Goats should always have hay available.... especially in the winter..... They do not have to have alfalfa... they can have any type of hay... We use the same type of hay we give our cows, they LOVE it! It actually seems like they prefer the "junkier" hay.... But you are just asking for them to get sick by not feeding them.

May I ask what you are feeding them besides grain if you aren't giving them any hay?


----------



## megancolleend (Jan 18, 2012)

The only thing available in my area is alfalfa that is really expensive and poor quality. They eat a quarter of it and waste the rest, so I switched to alfalfa and oat pellets. My question is how much should they be getting of those.


----------



## toth boer goats (Jul 20, 2008)

I agree...I would buy at least one bale at a time and feed a little to them at a time...if they are wasting it then you may be feeding them to much...make them clean it up...it they do then feed just a bit more... 

Winter plant...s are not filled with a lot of nutrition ..it is mostly made of water....


----------



## dlarue (Oct 10, 2011)

I see. That would make it harder to keep them in hay. I would still try and find them some regular hay though. Hay is the main part of their diet, and without it I'm just not sure what would happen.... Honestly they will probably get sick without it... If alfalfa is the only hay available in your area, you might have to travel to get it elsewhere... Personally if I couldn't get hay, and I had goats I would get rid of the goats. Better for them to be healthy elsewhere and have what they need than be sick from a diet of grain only.... Especially in winter when most natural roughage is gone.
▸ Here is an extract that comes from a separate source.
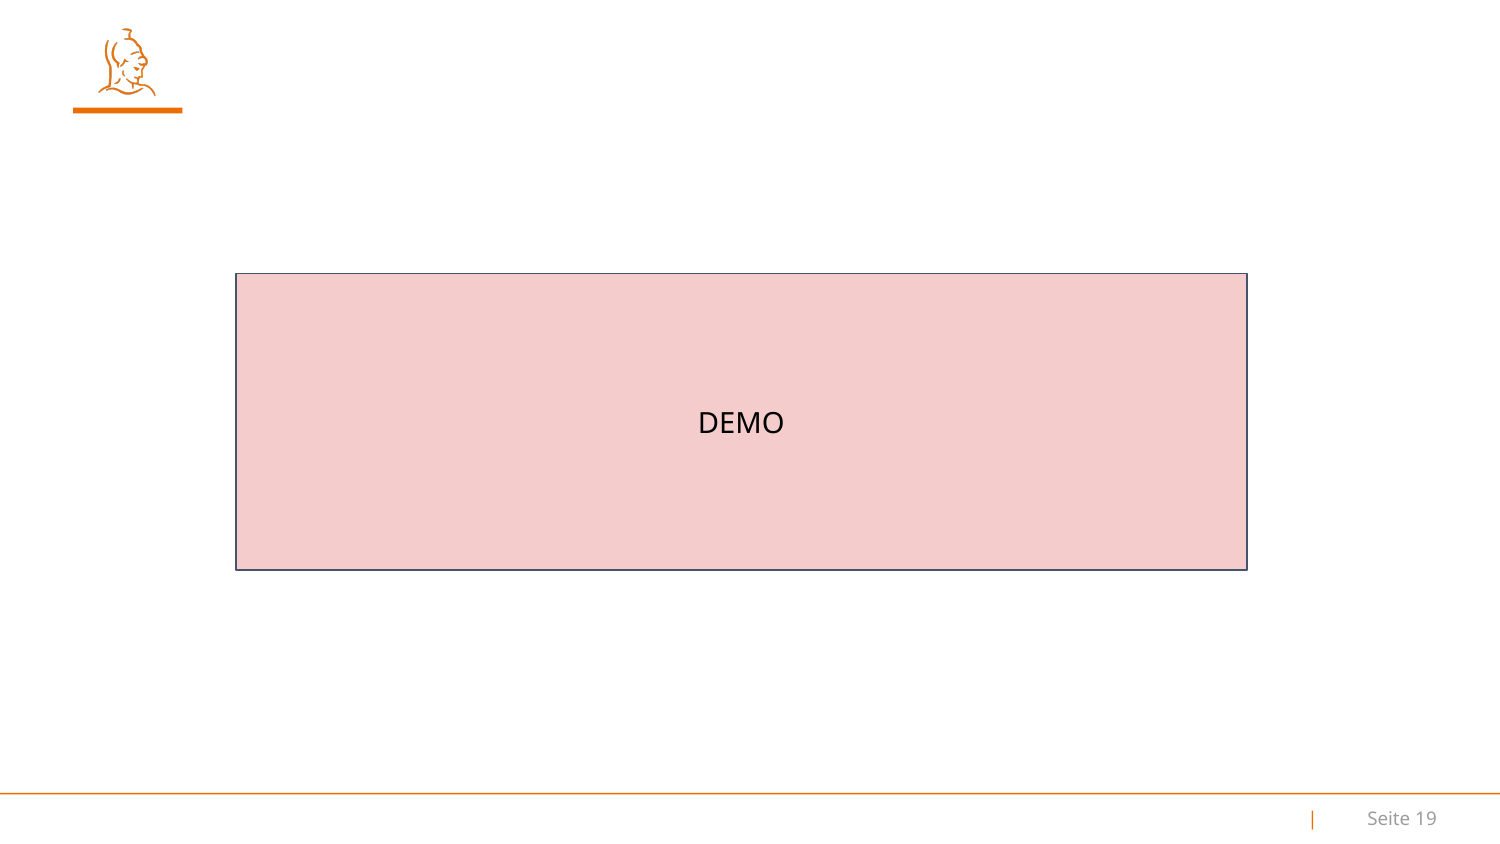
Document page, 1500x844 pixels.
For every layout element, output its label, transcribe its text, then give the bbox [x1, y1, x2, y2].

picture [95, 26, 158, 98]
text_box DEMO [235, 273, 1247, 571]
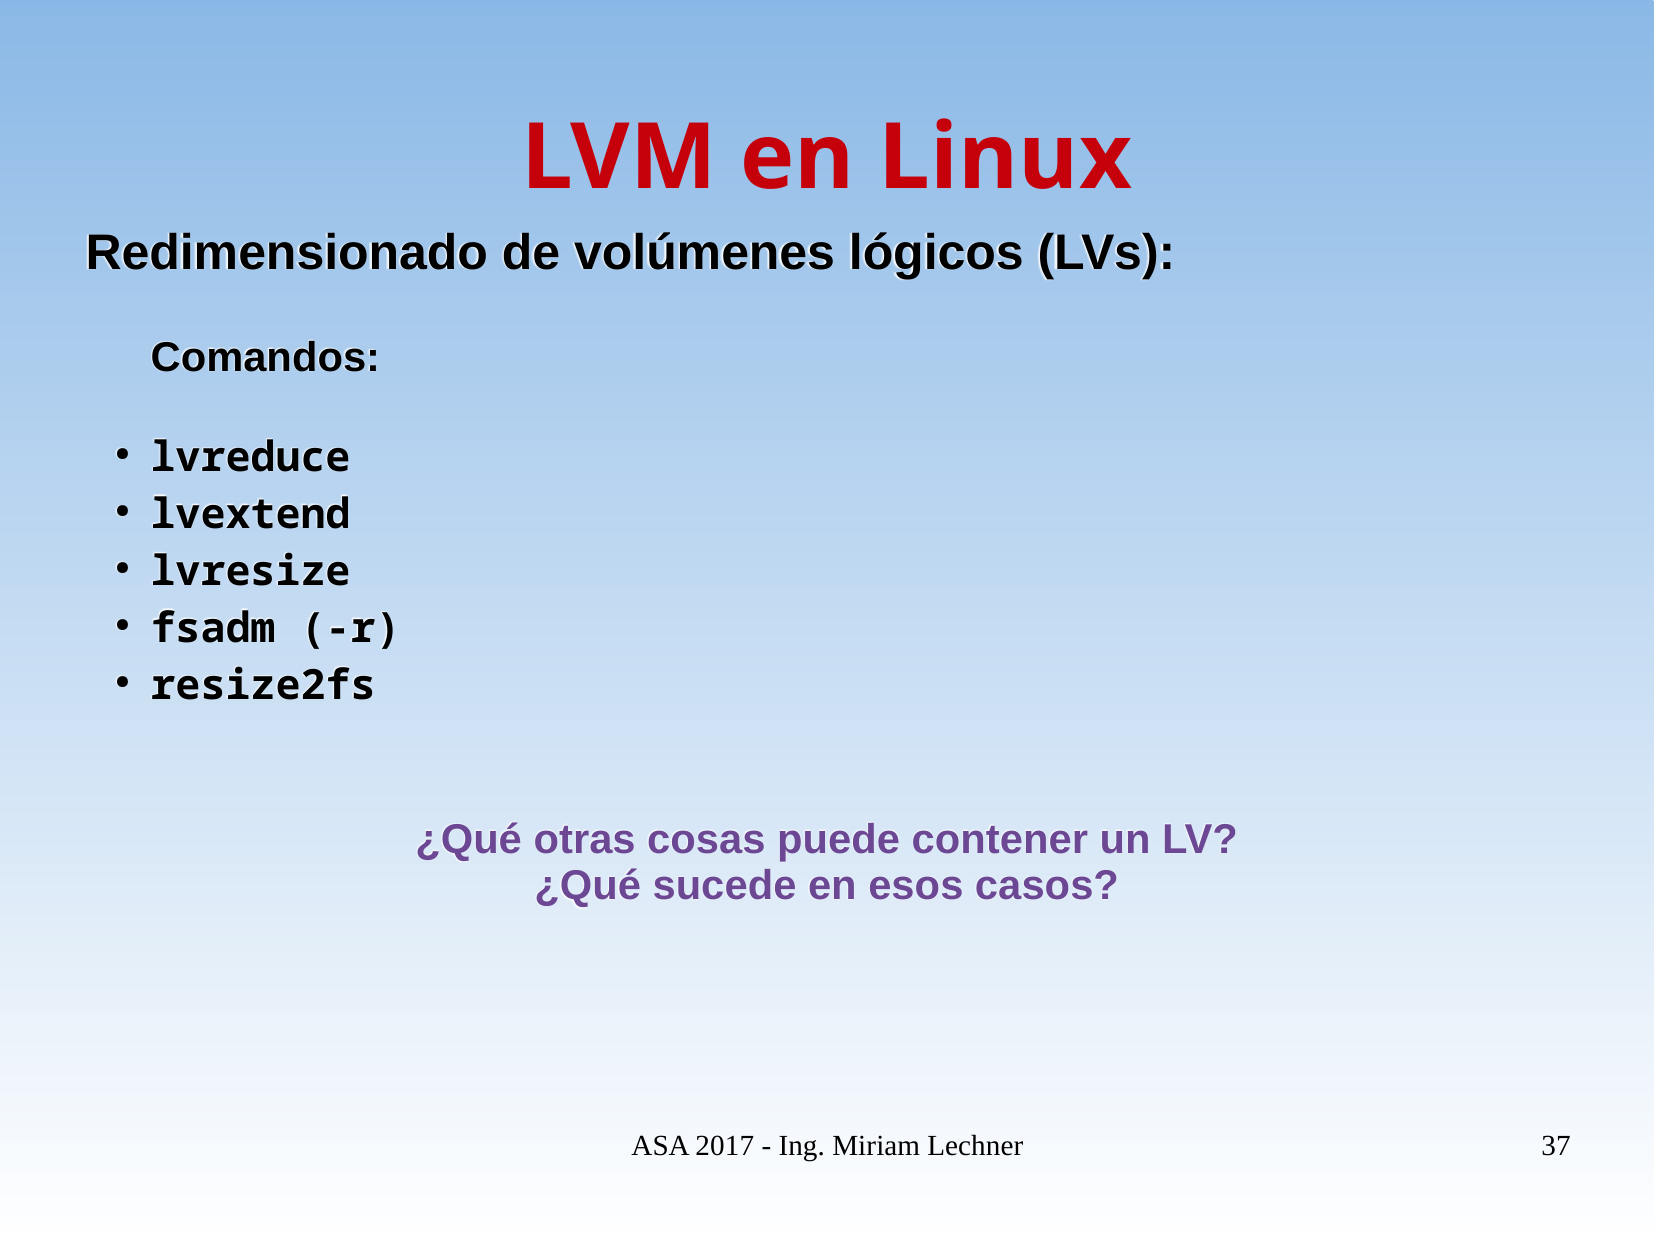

Grain/Alfalfa pellets are a supplement only. Some people don't even feed grain, they just feed hay alone (I personally feel they need more, so I grain mine, but they can survive on hay alone). Since it is a supplement only you give them very little... but if you are trying to make the supplement their sole source of food, I'd give them more.... How much more I couldn't even guess.... I would highly recommend getting them hay of some sort though. I just can't imagine them getting along without it. They have to have some sort of roughage for their rumen to digest foods correctly. Perhaps one of the more experienced members can chime in on this....


----------



## kccjer (Jan 27, 2012)

Where are you from that alfalfa is the only hay available? Check for cane hay or corn stalk or milo stalks or anything.... Honestly, my goats favorite food is corn husks...even the days old babies are chewing on the stupid things LOL. No nutritional value whatsoever, but they will choose that above the highest quality hay I can give them. As ruminants they HAVE to have roughage for their guts to work properly. Any kind of roughage....cut small tree branches for them, cut ditch grass, sunflower stalks, find a farmer that will let you go gather stalks out of his harvested field. We don't feed any alfalfa to our goats at all. Right now they are getting cane hay (sudan grass, or whatever you want to call it) that I got from a neighbor in exchange for letting him use our tractor. This year the majority of our hay is grass hay that we cut along the road ditches.


----------